#### [TASK SET]
• A. Quote the operating income passage word for word, starting at "Operating income declined" and ending at "approximately $125 million.".
• B. Pick up the passage on 2009 operating income after its final sentence and keep writing it.

#### [PASSAGE SHOWN]
☆ ☆ ☆ ☆ ☆
Operating income declined in 2009 compared to 2008 due in large part to non-cash goodwill and
intangible asset impairment charges of approximately $2.7 billion during 2009. Operating income was
also negatively affected by charges related to restructuring, asset impairment and divestiture activity of
approximately $251 million and charges related to legacy legal matters of approximately $125 million.
To a lesser degree, operating income was negatively impacted by reduced volumes due to the economic
downturn. Operating income benefited from a number of key cost containment actions taken in 2009
and 2008, as well as restructuring actions taken in prior periods. We continue to be aggressive in
identifying cost saving opportunities and restructuring activities that should benefit the Company when
the economy improves. During 2010, we expect to incur an additional $100 million to $150 million of
charges related to restructuring activity.
☆ ☆ ☆ ☆ ☆
#### [DATA]
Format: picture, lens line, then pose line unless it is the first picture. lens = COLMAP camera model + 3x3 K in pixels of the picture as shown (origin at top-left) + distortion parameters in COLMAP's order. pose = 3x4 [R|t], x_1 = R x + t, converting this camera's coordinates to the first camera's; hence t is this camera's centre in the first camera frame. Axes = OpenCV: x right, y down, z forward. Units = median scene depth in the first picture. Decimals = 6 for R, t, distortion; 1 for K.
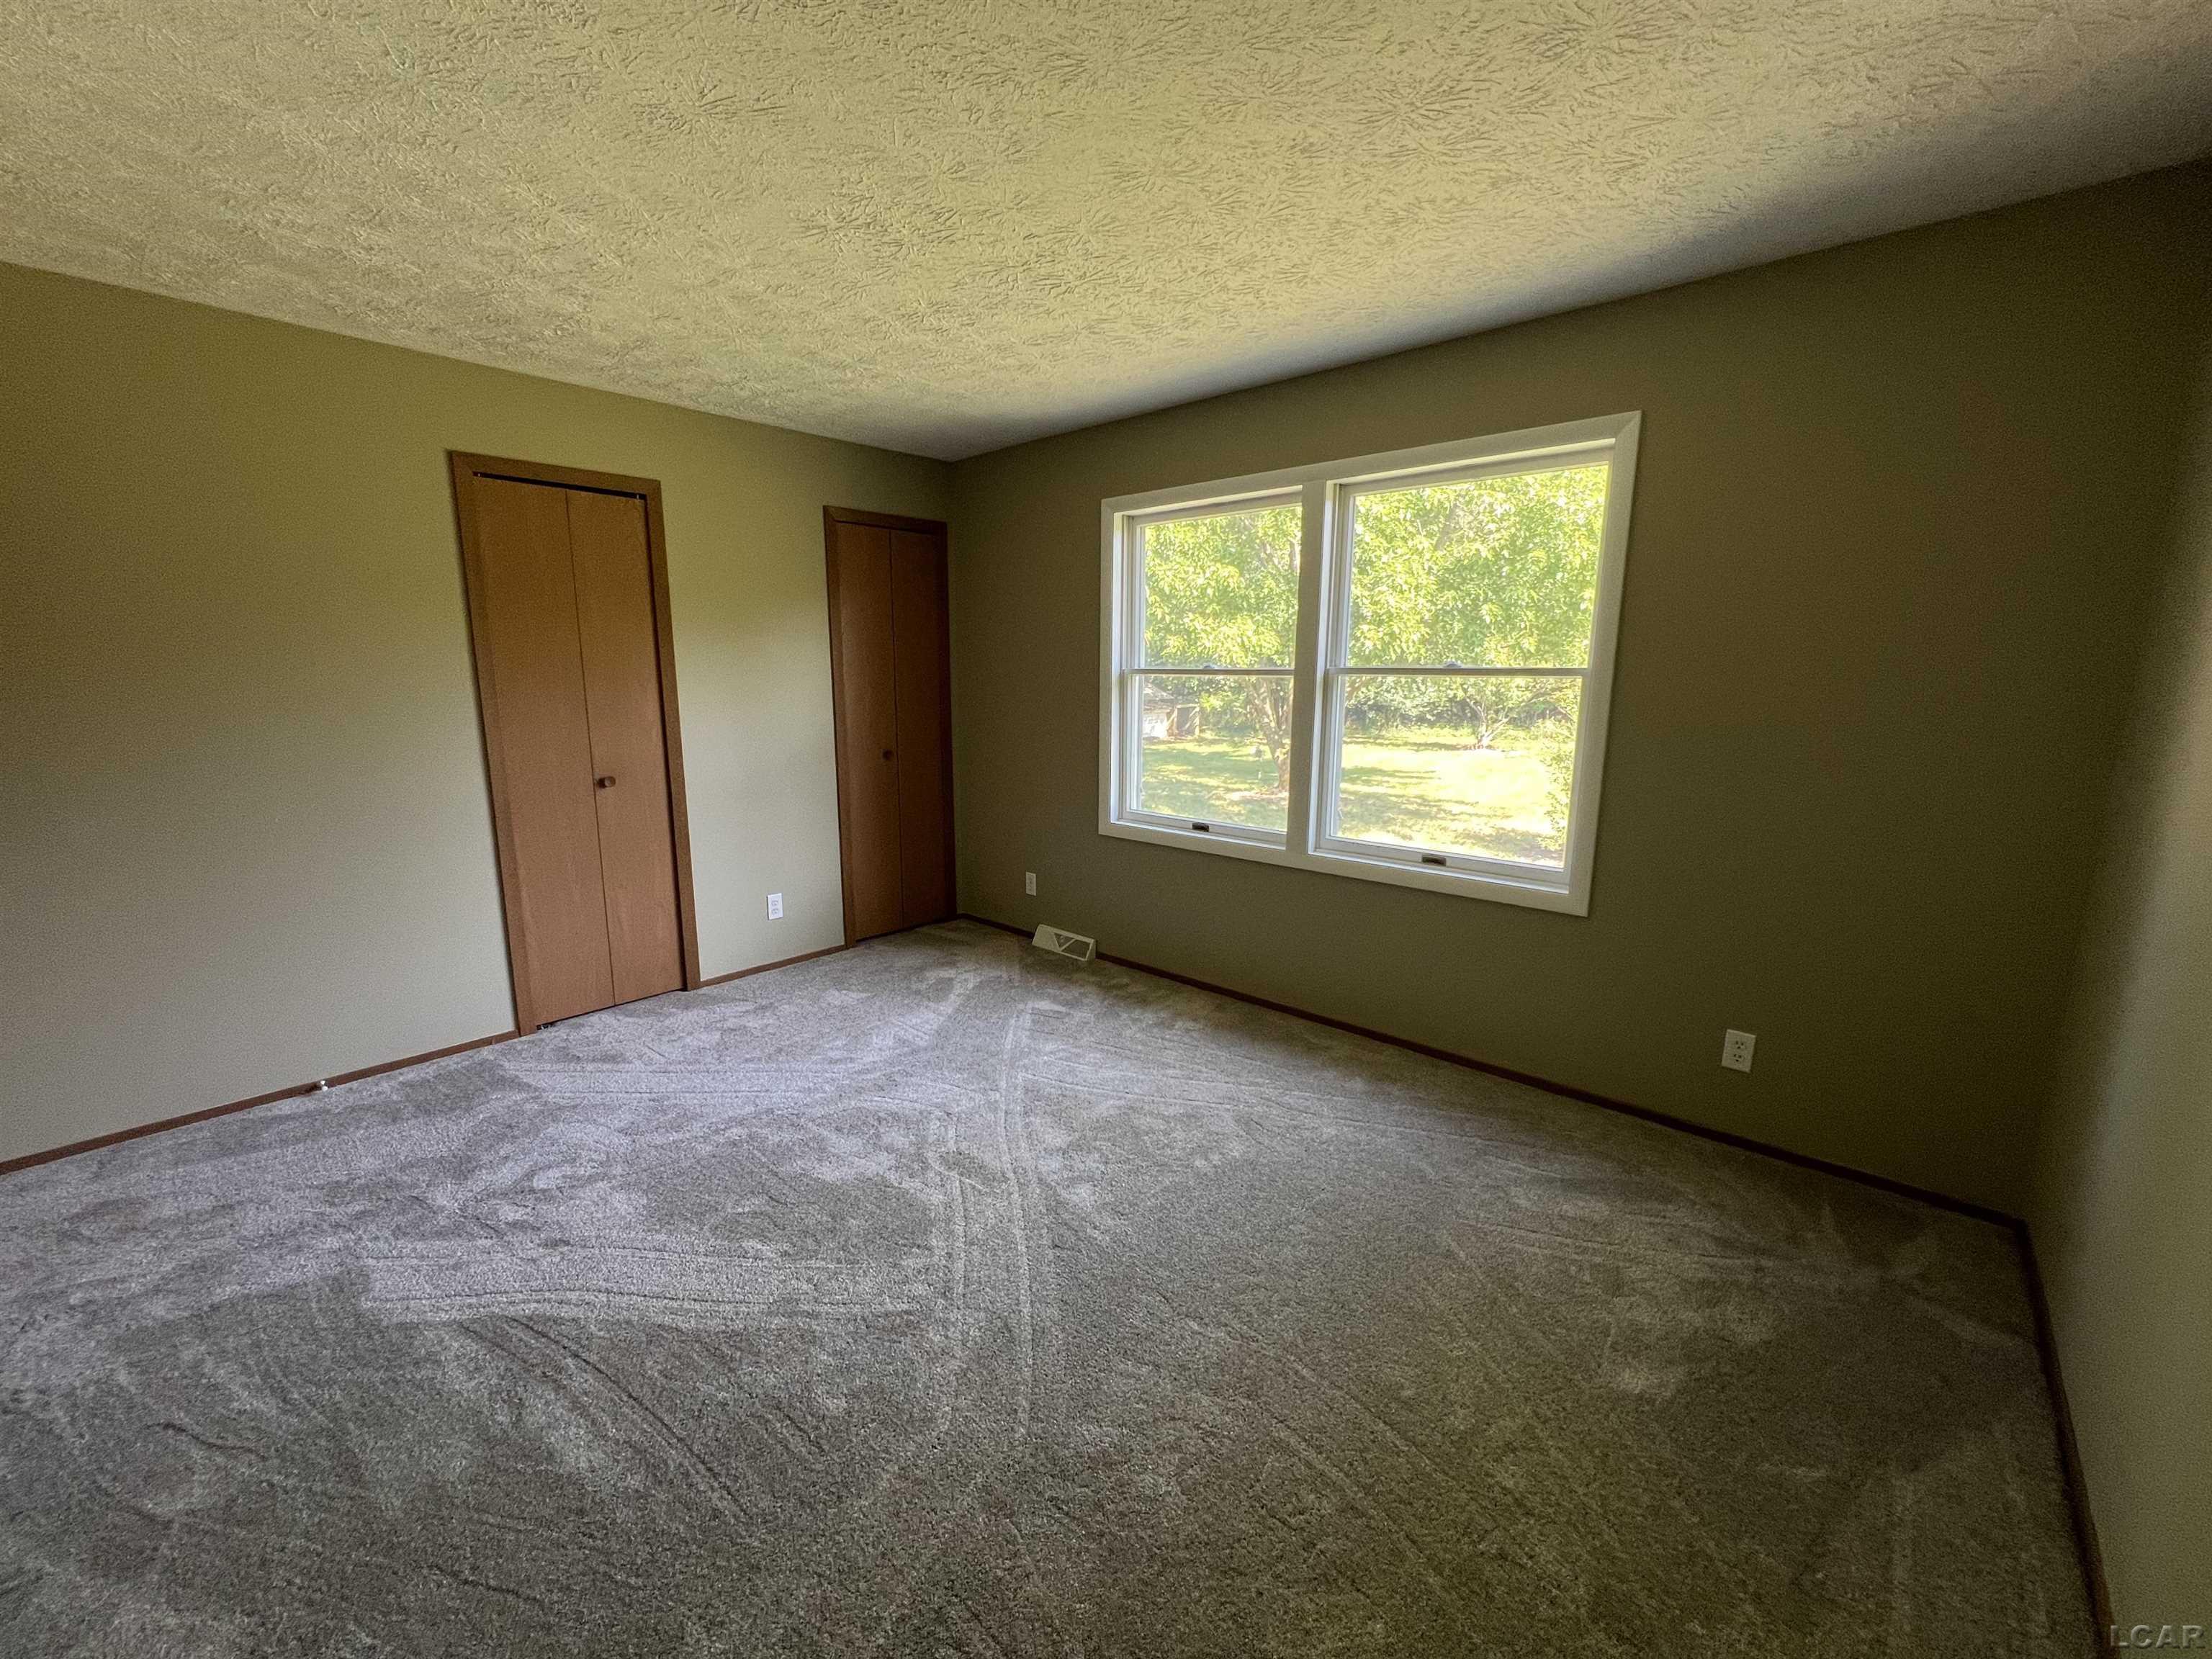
lens RADIAL K [[886.0, 0, 1090.2], [0, 886.0, 829.1], [0, 0, 1]] dist [0.000276, 0.000037]
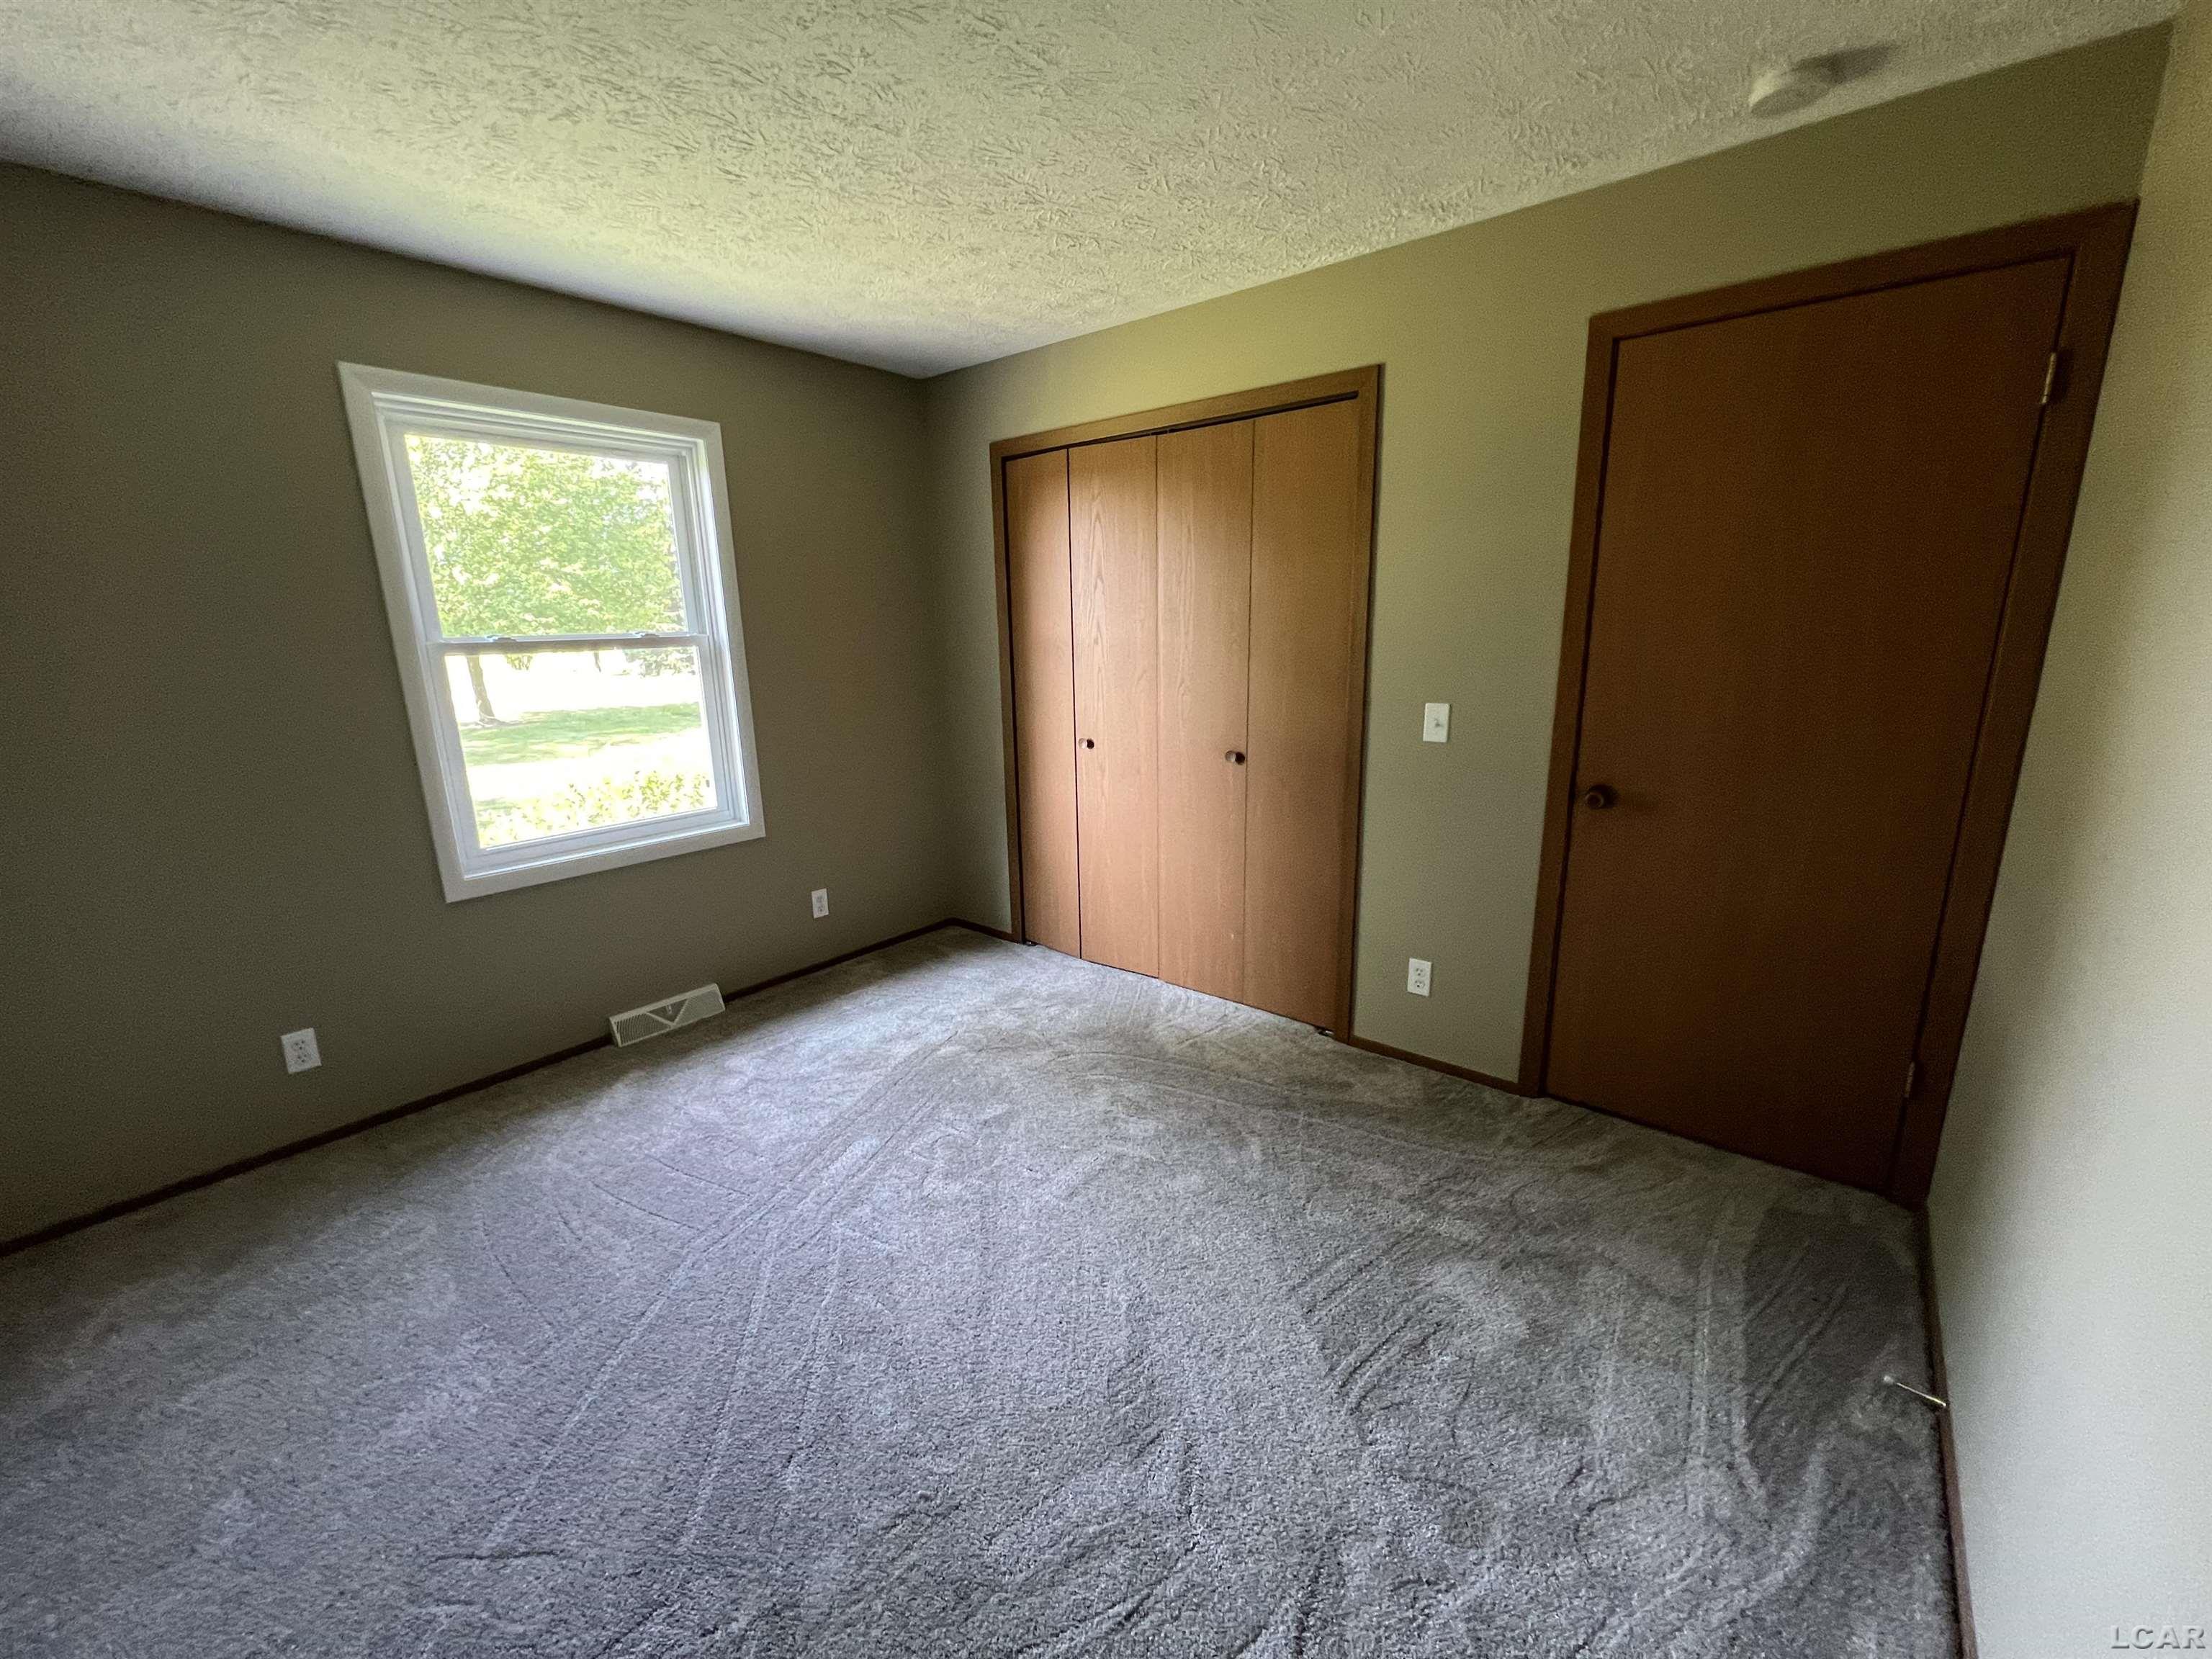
lens RADIAL K [[886.0, 0, 1090.2], [0, 886.0, 829.1], [0, 0, 1]] dist [0.000276, 0.000037]
pose [[-0.050687, -0.225752, 0.972865, -0.652436], [0.194033, 0.953330, 0.231328, -0.110166], [-0.979685, 0.200493, -0.004518, 0.557491]]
☆ ☆ ☆ ☆ ☆
#### [ACTIVITY ANSWERS]
• A.
Operating income declined in 2009 compared to 2008 due in large part to non-cash goodwill and
intangible asset impairment charges of approximately $2.7 billion during 2009. Operating income was
also negatively affected by charges related to restructuring, asset impairment and divestiture activity of
approximately $251 million and charges related to legacy legal matters of approximately $125 million.

• B.
As of September 25, 2009, the Company’s cash balance was $2.4 billion, as compared to
$1.5 billion as of September 26, 2008. The increase from 2008 to 2009 was primarily due to cash flow
from operating activities and proceeds received from the issuance of long-term debt. In 2010, we expect
to continue to use our cash to fund internal growth opportunities, improve productivity across all of
our businesses, make acquisitions that strategically fit within our ADT Worldwide, Fire Protection
Services and Flow Control businesses and return capital to shareholders. In 2010, we expect to continue
our portfolio refinement efforts by exiting areas that have not provided, and are not expected to
provide, an adequate return on investment. Finally, in 2010, we will continue to focus on growing
revenue in key emerging markets and, as noted above, taking advantage of restructuring opportunities
that are expected to provide significant future cost savings.
Goodwill and Intangible Asset Impairments
Annually in the fiscal fourth quarter, and more frequently if triggering events occur, the Company
tests goodwill and indefinite-lived intangible assets for impairment by comparing the fair value of each
reporting unit or indefinite-lived intangible assets with its carrying amount.
During the second quarter of 2009, the Company concluded that its EMEA Security and EMEA
Fire reporting units within the ADT Worldwide and Fire Protection Services segments, respectively,
Electrical and Metal Products reporting unit within the Electrical and Metal Products segment and
Access Control and Video Systems (‘‘ACVS’’), Life Safety and Sensormatic Retail Solutions (‘‘SRS’’)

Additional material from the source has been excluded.